1. Introduction
In each stage of the normal research process, the first step is the administration of a sample survey because it is one of the basic approaches for data collection. Interviews can be conducted in various ways: virtually, at the person or group level, or through mail, online, or in person. Questionnaires are a common research method adopted in many disciplines, including education, health, income and expenditure, employment, industry, business, animals, and the environment. The techniques permitted for conducting surveys are face-to-face, telephone, mail, and interviews. Surveys can only go wrong if the methodology used to gather the data is flawed, as the data are crucial for reaching the correct conclusion. Thus, it is possible to use an action-plan based on proper strategies focused on implementation, which may enhance the methods that promote the quality of research and lead to higher accuracy of results. One of these methods is the utilization of technical auxiliary variables, which are data points most closely associated with the primary variable of study. The inclusion of such associated variables makes it better than the model being used, hence providing effective and reliable solutions most of the time (Bhushan and Kumar [
1]).
In many populations, the presence of extreme values can significantly impact the estimation of unknown population characteristics. Failure to observe these values leads to certain estimates that are very sensitive and can be either overestimated or underestimated in some instances. As a result, the accuracy of traditional estimators, measured by MSE, tends to decline when extreme values are present in the dataset. Despite the fact that such data points might sometimes be omitted from analysis, their collection is essential to enhance the reliability of the population estimates. For instance, Mohanty and Sahoo [
2] proposed two linear transformations of the smallest and largest observations of an auxiliary variable to develop more robust estimators. However, further exploration of these methods was limited until Khan and Shabbir [
3] extended the use of extreme values to various finite population mean estimators. Furthermore, Daraz et al. [
4] used a sampling method known as stratified random sampling to improve the estimation of finite population means in cases where outliers are prevalent. For further discussion and developments in this area, consult [
5,
6,
7] and related works.
We often see a widespread use of the arithmetic mean as a measure of central tendency. It is also a very useful method of measuring location and has been successfully used in a wide spectrum of sciences and arts. Consequently, improving mean estimation methods is essential not only in survey sampling but also in numerous other fields. Accurate mean estimation becomes particularly critical in the presence of extreme observations, a common challenge in sampling surveys (Koc and Koc [
8]). To address this issue, efficient methods based on ratio and regression for mean estimation are utilized. Additionally, several techniques that consider extreme values of the augmented dataset are employed. For example, Mohanty and Sahoo [
2] initially used linear transformations to determine the lower and upper limits of the auxiliary variable. These transformations demonstrated the efficiency of ratio estimators, even when traditional ratio estimators performed worse than the simple mean per unit estimator. Khan and Shabbir [
3] introduced modified ratio, product, and regression-type estimators using minimum and maximum values, with numerical evidence confirming improved efficiency. Khan and Shabbir [
3] further expanded this work under double sampling in Khan [
9]. Similarly, Cekim and Cingi [
5] developed ratio, product, and exponential-type estimators of the population mean by applying novel linear transformations based on known minimum and maximum values of auxiliary variables. Shahzad et al. [
6] advanced this concept by designing separate mean estimators under stratified random sampling, incorporating quantile regression and extreme values using the Särndal approach. They also extended their methods to sensitive topics using scrambled response models. More recently, Anas et al. [
7] adapted the work of Shahzad et al. [
6] and introduced robust mean estimators for simple random sampling. These developments show that it is possible to increase the accuracy of mean estimation by using extremes while varying different sampling situations.
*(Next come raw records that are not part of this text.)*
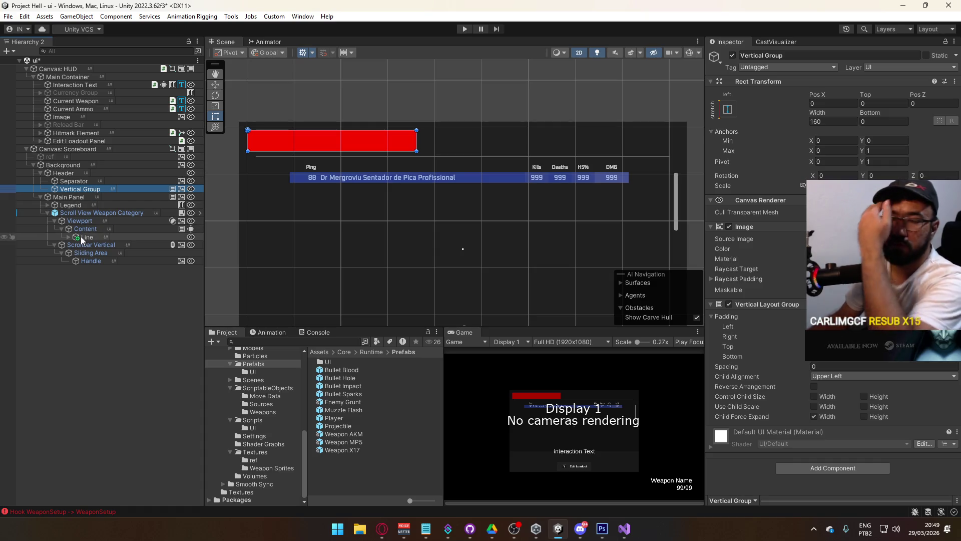
pyautogui.click(113, 189)
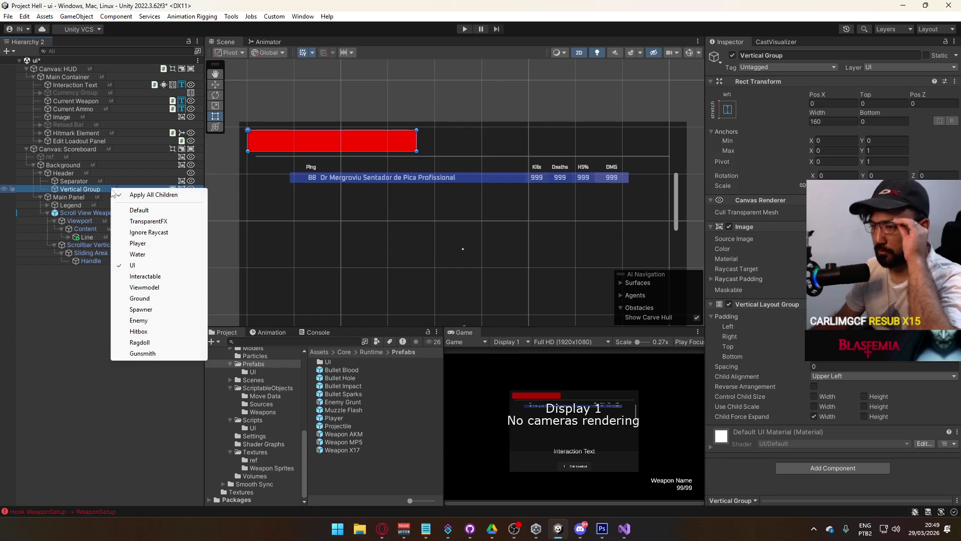
# Step: Add a TextMeshPro text under Vertical Group with font size 8 and Oxanium-Regular font
pyautogui.rightClick(68, 191)
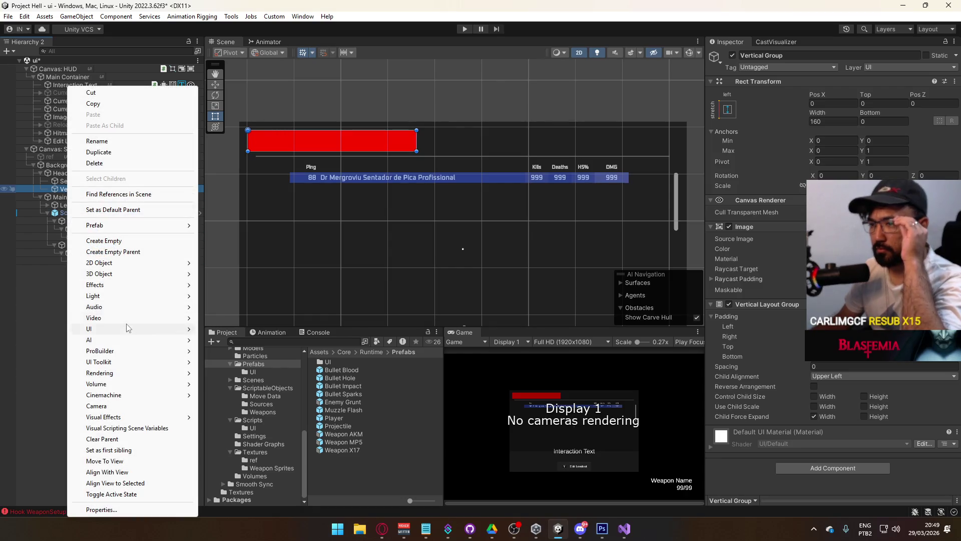
pyautogui.moveTo(128, 329)
pyautogui.click(256, 340)
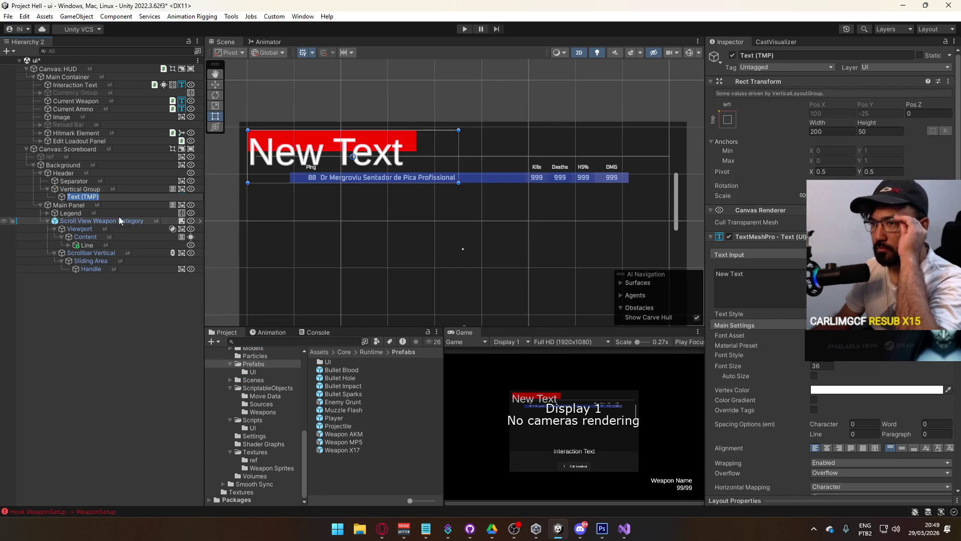
pyautogui.click(817, 365)
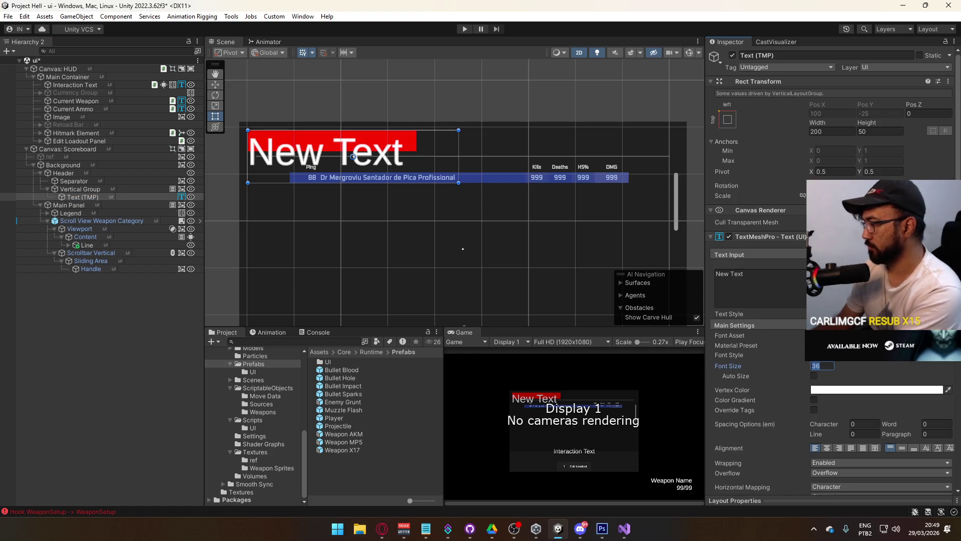
pyautogui.write('8')
pyautogui.click(948, 335)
Previous studies have incorporated either ratio and product techniques or regression models, using ordinary as well as robust coefficients to account for outliers. However, no existing mean estimator integrates re-descending M-estimators with extreme values simultaneously. The Särndal technique appears to present a promising avenue for integrating re-descending M-estimators with extreme/contaminated values to improve the estimation of the mean. This notable gap in the literature has inspired us to propose a new class of Särndal-type mean estimators that leverage re-descending coefficients.
The remaining article is structured into multiple sections. In
Section 2, re-descending mean estimators are defined as a robust alternative to the ordinary least squares (OLS) method for treating asymmetric data with outliers. The concept is extended in
Section 3 by adapting Särndal’s [
10] mean estimator to improve efficiency in the presence of extreme values. A new family of re-descending regression-based mean estimators is proposed, incorporating re-descending coefficients developed by various researchers.
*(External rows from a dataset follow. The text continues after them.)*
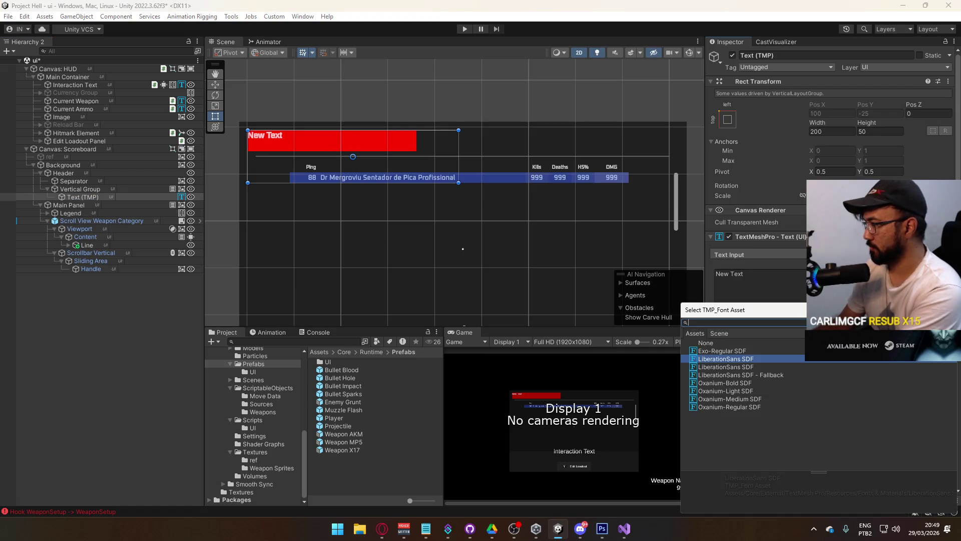
pyautogui.doubleClick(740, 406)
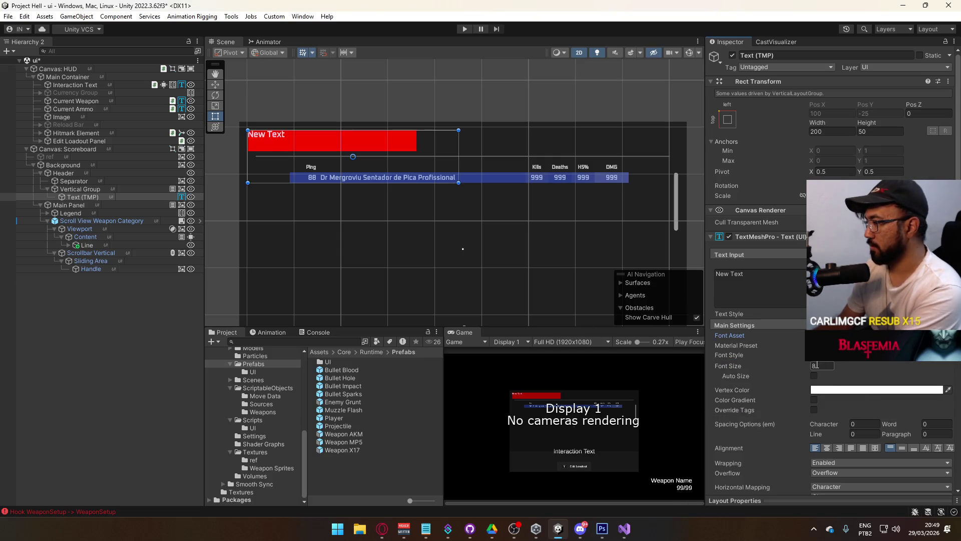
# Step: Change the label to 'Map Name' and have the group control and expand child height
pyautogui.click(789, 291)
pyautogui.write('Mapo')
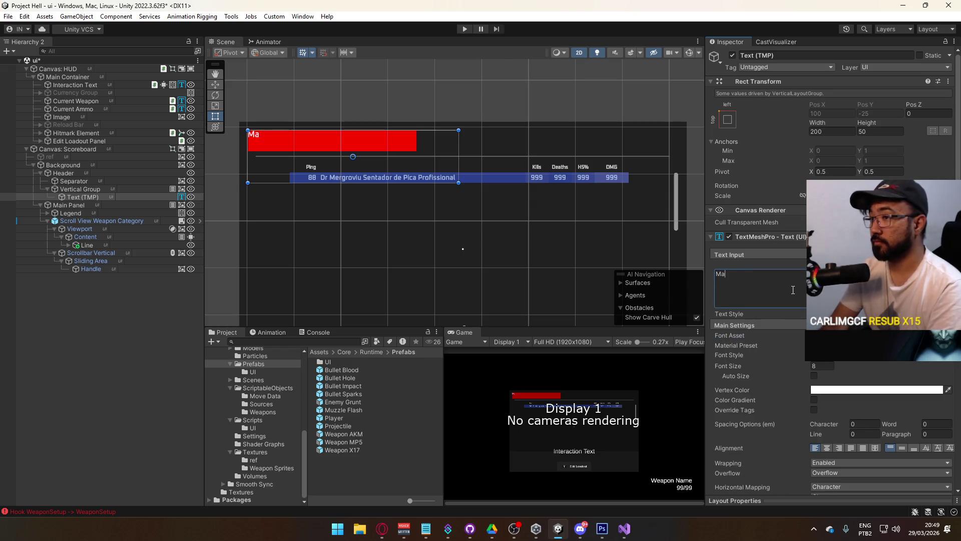
pyautogui.press('BackSpace')
pyautogui.write('Name')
Section 4 evaluates the proposed methodology using real-world and synthetic datasets, demonstrating lower MSE and higher PRE compared to adapted methods. The article concludes in
Section 5.
2. Re-Descending M-Estimators and Mean Estimation
In many real-life situations, the OLS method is used. However, when applying the assumption of the simple normality of the error terms in OLS regression, we encounter problems in real-life data, especially due to outliers. Any type of outlier can significantly impact the OLS estimate, rendering the result inefficient and inaccurate even with the addition of another observation to the model (Dunder et al. [
11]). In an attempt to address this problem, scientists have created a stable method of regression analysis known as robust regression that carries out modifications on OLS. This is particularly relevant in large sample settings with asymmetric distribution, as OLS estimates are sensitive to outliers, and the solution lies in robust M-estimators.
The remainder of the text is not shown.